US Cell Tower Primer: The Landlords To Your Data

Erick Vega, CFA - Senior Analyst - TMT

EXECUTIVE SUMMARY
  • The U.S. tower space dominated by 3 largest players (in order) – AMT, CCI and SBAC. Consolidation among them would meaningfully shift market share in favor of the acquirer, likely resulting in anti-trust obstacles and reducing its likelihood.
  • Tower economics are attractive due to high operating leverage. Fixed cost structure results in high operating leverage – incremental tenant revenue flows almost fully to operating income. This is supportive of strong EBITDA margins of 61%-68% across U.S. tower companies.
  • Multi-year customer contracts provide high revenue visibility and support stability of cash flows. Recurring cash flows are underpinned by long-term contracted lease revenues with annual escalators. CPI-linked escalators and expense pass-throughs in international market contracts help maintain stable cash flows.
  • Positive structural trends domestically and internationally. The new 5G technology cycle and deployment of C-band spectrum are pushing carriers to invest in denser networks, increasing the demand for more cell sites. Less developed international markets provide longer runway for revenue growth.
  • Carrier consolidation events result in concentrated churn events. Given the oligopolistic nature of the MNO industry, consolidation among carriers leads to occasional high churn events above the historical rate of 2%. As of 2Q22, churn has increased to 5% at AMT, 3.7% at SBAC, and 2.4% at CCI, above the ~2% historical norm.

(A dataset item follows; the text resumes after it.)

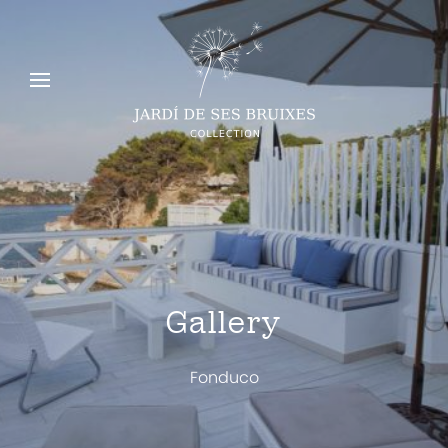
Gallery
Fonduco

  • Growth via M&A in international markets and adjacent industry verticals. International tower expansion has been championed by AMT and SBAC. AMT is positioning to build data centers at the edge with the CoreSite acquisition. CCI has entered the fiber and small cell market through acquisitions and growth capex. Edge and small cell bets will likely pay-off in the long-term, but patience is required.